EXCERPT PROVIDED ->
- - -
Picture Why’s there no coffee in Calandra? It’s not like they couldn’t import it. But Tristan is a really big tea drinker—classic or herbal tisanes. And he has a huge sweet tooth. But the only sweetener he has access to is honey. And honey is great in tea, but not so much in coffee. Maybe once he really gets some trade going, opens up Dunehollow as a royal port, he can import more cane sugar and try it in coffee besides shortbread.

What’s cailon flower tea? In the beginning, it was entirely made up—I read an article where Ursula LeGuin explained how she knew some of her Earthsea characters drank rushleaf tea, and I added that detail to my world-building tool box. Cailon is a white flower, and the tea is calming—at least that’s why Elisena offers it to Tristan when she does—and I suspect it is very similar to jasmine tea. Steep a couple of dried apricots in the pot, sweeten lightly. It’s much to Tristan’s taste, though he will brew his tea strong and bitter to get through a long research session.
- - -
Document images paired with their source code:
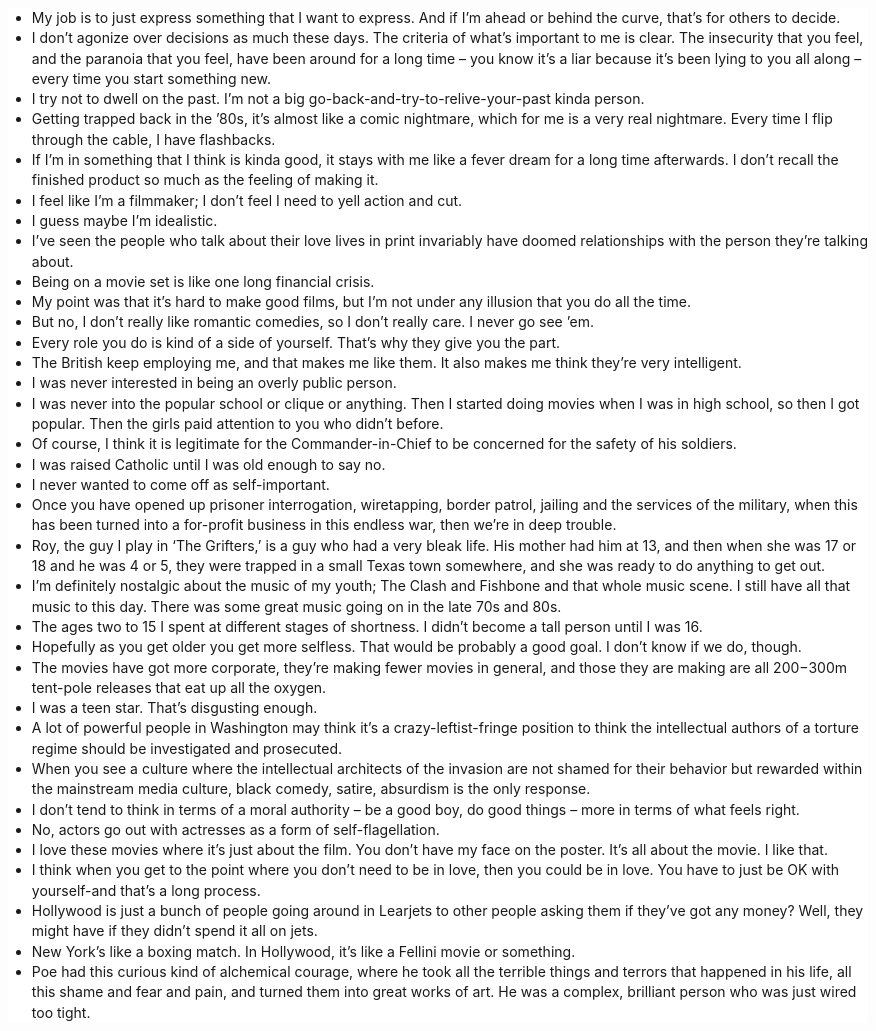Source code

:  - My job is to just express something that I want to express. And if I’m ahead or behind the curve, that’s for others to decide.
 - I don’t agonize over decisions as much these days. The criteria of what’s important to me is clear. The insecurity that you feel, and the paranoia that you feel, have been around for a long time – you know it’s a liar because it’s been lying to you all along – every time you start something new.
 - I try not to dwell on the past. I’m not a big go-back-and-try-to-relive-your-past kinda person.
 - Getting trapped back in the ’80s, it’s almost like a comic nightmare, which for me is a very real nightmare. Every time I flip through the cable, I have flashbacks.
 - If I’m in something that I think is kinda good, it stays with me like a fever dream for a long time afterwards. I don’t recall the finished product so much as the feeling of making it.
 - I feel like I’m a filmmaker; I don’t feel I need to yell action and cut.
 - I guess maybe I’m idealistic.
 - I’ve seen the people who talk about their love lives in print invariably have doomed relationships with the person they’re talking about.
 - Being on a movie set is like one long financial crisis.
 - My point was that it’s hard to make good films, but I’m not under any illusion that you do all the time.
 - But no, I don’t really like romantic comedies, so I don’t really care. I never go see ’em.
 - Every role you do is kind of a side of yourself. That’s why they give you the part.
 - The British keep employing me, and that makes me like them. It also makes me think they’re very intelligent.
 - I was never interested in being an overly public person.
 - I was never into the popular school or clique or anything. Then I started doing movies when I was in high school, so then I got popular. Then the girls paid attention to you who didn’t before.
 - Of course, I think it is legitimate for the Commander-in-Chief to be concerned for the safety of his soldiers.
 - I was raised Catholic until I was old enough to say no.
 - I never wanted to come off as self-important.
 - Once you have opened up prisoner interrogation, wiretapping, border patrol, jailing and the services of the military, when this has been turned into a for-profit business in this endless war, then we’re in deep trouble.
 - Roy, the guy I play in ‘The Grifters,’ is a guy who had a very bleak life. His mother had him at 13, and then when she was 17 or 18 and he was 4 or 5, they were trapped in a small Texas town somewhere, and she was ready to do anything to get out.
 - I’m definitely nostalgic about the music of my youth; The Clash and Fishbone and that whole music scene. I still have all that music to this day. There was some great music going on in the late 70s and 80s.
 - The ages two to 15 I spent at different stages of shortness. I didn’t become a tall person until I was 16.
 - Hopefully as you get older you get more selfless. That would be probably a good goal. I don’t know if we do, though.
 - The movies have got more corporate, they’re making fewer movies in general, and those they are making are all $200-$300m tent-pole releases that eat up all the oxygen.
 - I was a teen star. That’s disgusting enough.
 - A lot of powerful people in Washington may think it’s a crazy-leftist-fringe position to think the intellectual authors of a torture regime should be investigated and prosecuted.
 - When you see a culture where the intellectual architects of the invasion are not shamed for their behavior but rewarded within the mainstream media culture, black comedy, satire, absurdism is the only response.
 - I don’t tend to think in terms of a moral authority – be a good boy, do good things – more in terms of what feels right.
 - No, actors go out with actresses as a form of self-flagellation.
 - I love these movies where it’s just about the film. You don’t have my face on the poster. It’s all about the movie. I like that.
 - I think when you get to the point where you don’t need to be in love, then you could be in love. You have to just be OK with yourself-and that’s a long process.
 - Hollywood is just a bunch of people going around in Learjets to other people asking them if they’ve got any money? Well, they might have if they didn’t spend it all on jets.
 - New York’s like a boxing match. In Hollywood, it’s like a Fellini movie or something.
 - Poe had this curious kind of alchemical courage, where he took all the terrible things and terrors that happened in his life, all this shame and fear and pain, and turned them into great works of art. He was a complex, brilliant person who was just wired too tight.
- - -
ACTIVITY 1 -> In the excerpt about tea in Calandra, what color is the cailon flower?
ACTIVITY 2 -> From the excerpt about tea in Calandra, return everything from "What’s cailon flower" down to "long research session.".
The records were drawn from a separate source.

REPLY 1 -> The cailon flower is white.

REPLY 2 ->
What’s cailon flower tea? In the beginning, it was entirely made up—I read an article where Ursula LeGuin explained how she knew some of her Earthsea characters drank rushleaf tea, and I added that detail to my world-building tool box. Cailon is a white flower, and the tea is calming—at least that’s why Elisena offers it to Tristan when she does—and I suspect it is very similar to jasmine tea. Steep a couple of dried apricots in the pot, sweeten lightly. It’s much to Tristan’s taste, though he will brew his tea strong and bitter to get through a long research session.